Montserrat’s Designated Exclusion Zone
When the Soufrière Hills volcano on the Caribean island Montserrat violently erupted in 1995, it forced the nearby town of Plymouth to evacuate and eventually abandon as ash consumed the town.
In spite of the fact that the volcano is no longer as destructive as it was a few decades ago, there’s still a chance it will erupt again, so more than half the island is still an exclusion zone and off-limits to visitors.
Dulce Base, New Mexico, U.S.
In the far reaches of Northern New Mexico, there is a tiny town known as Dulce where its residents often talk of a mysterious underground facility where unimaginable things happen. Named Dulce Base, the alleged subterranean facility is located on the Colorado-New Mexico border, and according to the rumors, it is operated by the U.S. military and aliens who jointly work on mind control experiments, human-alien hybrids, and other advanced technologies. There is also a claim that the intriguing place serves as the hub for an underground transportation system linking other alien bases, including one in Taos.
At first sight, Ni’ihau—the smallest inhabited Hawaiian island— looks like a tropical paradise: swaying palm trees, endangered animals, and no tourists. But the reason why the tiny island in the Pacific is so remote it’s because it is off-limits to outsiders. In 1863, Hawaii’s King Kamehameha sold Ni’ihau to wealthy plantation owners whose descendants still run the island.
Dubbed the “forbidden isle’ Niihau is home to 84 inhabitants, has no paved roads, running water, or telephone service, and runs solely on solar-powered electricity. The natives speak a traditional dialect of Hawaiian and forage and hunt their own food.

* [LIST OF TASKS]:
1. Please transcribe the passage on off-limits places between "Montserrat’s Designated Exclusion" and "consumed the town.", inclusive.
2. Summarize the passage on off-limits places in two sentences.
3. According to the passage on off-limits places, how many inhabitants live on Ni'ihau?

(Entries taken from a collection)
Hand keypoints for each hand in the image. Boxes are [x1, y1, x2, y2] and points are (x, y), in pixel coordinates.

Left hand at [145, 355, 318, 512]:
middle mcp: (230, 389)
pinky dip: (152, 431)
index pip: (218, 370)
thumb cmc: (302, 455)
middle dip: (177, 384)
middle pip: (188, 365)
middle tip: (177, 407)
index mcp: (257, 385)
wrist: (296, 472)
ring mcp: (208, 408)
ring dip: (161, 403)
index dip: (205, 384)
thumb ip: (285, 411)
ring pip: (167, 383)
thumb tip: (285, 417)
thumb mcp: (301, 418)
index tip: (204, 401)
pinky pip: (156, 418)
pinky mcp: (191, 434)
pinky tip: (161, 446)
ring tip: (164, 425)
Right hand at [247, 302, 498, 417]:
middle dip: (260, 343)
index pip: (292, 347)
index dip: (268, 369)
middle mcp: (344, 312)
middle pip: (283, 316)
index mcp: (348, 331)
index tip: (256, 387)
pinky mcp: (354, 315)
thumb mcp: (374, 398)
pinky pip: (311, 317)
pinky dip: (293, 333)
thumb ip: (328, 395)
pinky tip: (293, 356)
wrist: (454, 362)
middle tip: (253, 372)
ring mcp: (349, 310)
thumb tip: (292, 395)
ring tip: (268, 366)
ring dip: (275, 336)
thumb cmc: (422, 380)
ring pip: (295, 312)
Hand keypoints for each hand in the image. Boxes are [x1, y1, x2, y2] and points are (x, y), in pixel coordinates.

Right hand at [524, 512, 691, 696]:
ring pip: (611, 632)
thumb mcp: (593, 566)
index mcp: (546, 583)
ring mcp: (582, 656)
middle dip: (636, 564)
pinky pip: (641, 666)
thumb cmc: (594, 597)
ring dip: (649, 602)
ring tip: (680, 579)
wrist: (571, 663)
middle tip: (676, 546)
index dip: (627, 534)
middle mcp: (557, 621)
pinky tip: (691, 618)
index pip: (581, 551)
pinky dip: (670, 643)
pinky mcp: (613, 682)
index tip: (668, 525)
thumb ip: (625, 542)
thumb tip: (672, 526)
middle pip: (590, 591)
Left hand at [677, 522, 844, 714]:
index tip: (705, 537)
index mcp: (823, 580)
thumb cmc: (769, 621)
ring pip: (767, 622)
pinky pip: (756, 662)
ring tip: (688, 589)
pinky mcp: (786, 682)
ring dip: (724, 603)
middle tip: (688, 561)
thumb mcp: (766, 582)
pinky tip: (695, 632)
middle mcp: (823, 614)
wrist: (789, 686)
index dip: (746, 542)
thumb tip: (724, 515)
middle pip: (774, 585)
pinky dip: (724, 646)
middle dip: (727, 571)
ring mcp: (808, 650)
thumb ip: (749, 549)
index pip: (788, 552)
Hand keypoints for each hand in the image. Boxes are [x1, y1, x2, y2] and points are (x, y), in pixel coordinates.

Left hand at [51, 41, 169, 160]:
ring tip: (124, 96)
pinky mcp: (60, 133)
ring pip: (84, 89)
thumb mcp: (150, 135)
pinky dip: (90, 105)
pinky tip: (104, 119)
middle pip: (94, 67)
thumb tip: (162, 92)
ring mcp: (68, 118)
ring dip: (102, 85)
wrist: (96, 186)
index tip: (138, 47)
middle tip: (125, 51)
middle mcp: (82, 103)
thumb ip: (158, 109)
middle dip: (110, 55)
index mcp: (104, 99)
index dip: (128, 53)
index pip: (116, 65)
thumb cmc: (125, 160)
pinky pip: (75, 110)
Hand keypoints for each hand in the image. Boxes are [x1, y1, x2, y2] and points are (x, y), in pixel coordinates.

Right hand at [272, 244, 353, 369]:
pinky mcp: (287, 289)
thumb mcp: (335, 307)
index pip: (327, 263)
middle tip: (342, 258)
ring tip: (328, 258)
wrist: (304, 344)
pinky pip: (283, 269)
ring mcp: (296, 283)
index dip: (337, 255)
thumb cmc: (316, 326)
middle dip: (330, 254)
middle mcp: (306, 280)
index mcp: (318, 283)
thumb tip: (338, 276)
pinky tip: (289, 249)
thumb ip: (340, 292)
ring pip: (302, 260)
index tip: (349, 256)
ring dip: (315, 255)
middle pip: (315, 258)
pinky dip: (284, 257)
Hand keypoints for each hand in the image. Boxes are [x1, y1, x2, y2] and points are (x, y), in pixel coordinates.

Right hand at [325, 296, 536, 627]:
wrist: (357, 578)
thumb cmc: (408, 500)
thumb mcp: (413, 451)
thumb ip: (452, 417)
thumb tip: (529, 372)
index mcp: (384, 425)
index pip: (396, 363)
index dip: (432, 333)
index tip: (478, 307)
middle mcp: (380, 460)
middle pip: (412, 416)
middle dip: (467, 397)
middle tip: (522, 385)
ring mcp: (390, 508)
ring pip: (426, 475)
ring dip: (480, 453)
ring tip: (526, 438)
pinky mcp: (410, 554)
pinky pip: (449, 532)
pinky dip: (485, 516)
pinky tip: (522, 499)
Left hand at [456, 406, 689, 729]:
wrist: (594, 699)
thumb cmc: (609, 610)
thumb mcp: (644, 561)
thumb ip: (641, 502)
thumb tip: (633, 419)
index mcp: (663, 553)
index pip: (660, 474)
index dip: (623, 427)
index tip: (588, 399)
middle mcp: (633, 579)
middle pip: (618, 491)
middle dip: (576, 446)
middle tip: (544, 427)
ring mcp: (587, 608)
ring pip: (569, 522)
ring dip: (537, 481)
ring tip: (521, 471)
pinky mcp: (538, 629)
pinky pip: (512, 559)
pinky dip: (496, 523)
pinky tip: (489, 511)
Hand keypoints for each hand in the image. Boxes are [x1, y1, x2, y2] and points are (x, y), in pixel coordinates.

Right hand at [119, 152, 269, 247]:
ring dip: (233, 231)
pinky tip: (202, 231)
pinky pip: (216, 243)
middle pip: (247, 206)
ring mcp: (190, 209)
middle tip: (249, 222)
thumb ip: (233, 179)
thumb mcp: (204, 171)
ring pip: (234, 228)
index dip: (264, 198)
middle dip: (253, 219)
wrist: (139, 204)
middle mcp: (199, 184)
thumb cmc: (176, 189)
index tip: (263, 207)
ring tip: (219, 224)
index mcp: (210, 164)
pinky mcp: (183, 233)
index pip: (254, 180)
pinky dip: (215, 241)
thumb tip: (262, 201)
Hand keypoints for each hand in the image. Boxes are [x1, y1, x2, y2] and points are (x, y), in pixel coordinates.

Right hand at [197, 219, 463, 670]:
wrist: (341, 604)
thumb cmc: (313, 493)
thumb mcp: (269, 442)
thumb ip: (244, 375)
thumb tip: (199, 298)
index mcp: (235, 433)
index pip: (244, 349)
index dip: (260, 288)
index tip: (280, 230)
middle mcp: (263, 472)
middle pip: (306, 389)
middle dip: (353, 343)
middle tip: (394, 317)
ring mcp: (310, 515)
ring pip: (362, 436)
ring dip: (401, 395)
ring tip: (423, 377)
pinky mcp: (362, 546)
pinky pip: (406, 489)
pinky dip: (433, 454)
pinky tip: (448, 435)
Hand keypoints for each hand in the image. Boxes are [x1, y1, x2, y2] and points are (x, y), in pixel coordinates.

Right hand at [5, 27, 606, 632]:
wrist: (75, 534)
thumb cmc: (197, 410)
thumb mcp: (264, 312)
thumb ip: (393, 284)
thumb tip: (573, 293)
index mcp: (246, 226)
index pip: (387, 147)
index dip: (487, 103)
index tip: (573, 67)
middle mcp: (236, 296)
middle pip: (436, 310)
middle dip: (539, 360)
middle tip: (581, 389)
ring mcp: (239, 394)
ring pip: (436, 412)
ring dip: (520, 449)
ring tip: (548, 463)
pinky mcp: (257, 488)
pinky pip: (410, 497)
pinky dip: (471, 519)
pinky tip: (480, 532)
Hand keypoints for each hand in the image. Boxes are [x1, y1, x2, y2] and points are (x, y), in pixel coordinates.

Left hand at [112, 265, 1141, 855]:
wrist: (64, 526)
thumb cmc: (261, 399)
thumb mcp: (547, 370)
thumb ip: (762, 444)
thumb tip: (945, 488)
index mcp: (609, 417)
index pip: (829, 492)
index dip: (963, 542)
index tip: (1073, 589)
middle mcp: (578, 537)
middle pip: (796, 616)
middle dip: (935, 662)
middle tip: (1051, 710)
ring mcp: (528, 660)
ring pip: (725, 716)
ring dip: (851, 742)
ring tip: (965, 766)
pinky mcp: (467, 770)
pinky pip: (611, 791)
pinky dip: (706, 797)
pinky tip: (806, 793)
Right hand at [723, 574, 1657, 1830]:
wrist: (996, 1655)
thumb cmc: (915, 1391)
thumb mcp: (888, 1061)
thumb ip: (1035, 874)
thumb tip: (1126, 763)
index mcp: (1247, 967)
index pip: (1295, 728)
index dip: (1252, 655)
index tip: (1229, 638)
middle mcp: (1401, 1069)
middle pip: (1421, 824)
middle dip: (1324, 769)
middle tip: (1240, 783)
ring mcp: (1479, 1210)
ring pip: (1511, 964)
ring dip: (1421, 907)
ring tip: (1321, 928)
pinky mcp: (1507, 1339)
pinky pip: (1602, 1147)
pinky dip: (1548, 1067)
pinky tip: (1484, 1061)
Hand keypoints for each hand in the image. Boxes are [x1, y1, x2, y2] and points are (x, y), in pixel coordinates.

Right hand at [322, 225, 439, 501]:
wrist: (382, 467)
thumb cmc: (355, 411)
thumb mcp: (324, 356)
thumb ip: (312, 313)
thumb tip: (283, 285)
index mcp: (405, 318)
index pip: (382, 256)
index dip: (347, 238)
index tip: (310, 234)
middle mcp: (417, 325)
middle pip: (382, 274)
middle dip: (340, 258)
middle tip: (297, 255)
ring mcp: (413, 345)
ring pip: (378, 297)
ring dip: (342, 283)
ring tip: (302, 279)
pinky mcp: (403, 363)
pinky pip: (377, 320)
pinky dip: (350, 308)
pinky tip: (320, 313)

* [SOLVED PROBLEMS]:
1.
Montserrat’s Designated Exclusion Zone
When the Soufrière Hills volcano on the Caribean island Montserrat violently erupted in 1995, it forced the nearby town of Plymouth to evacuate and eventually abandon as ash consumed the town.

2. More than half of Montserrat remains an exclusion zone closed to visitors because the Soufrière Hills volcano, whose 1995 eruption forced Plymouth to be abandoned, could erupt again. Residents of Dulce, New Mexico, talk of a rumored underground base run by the U.S. military and aliens, while Ni'ihau, the smallest inhabited Hawaiian island, is off-limits to outsiders and run by descendants of the plantation owners who bought it in 1863.

3. 84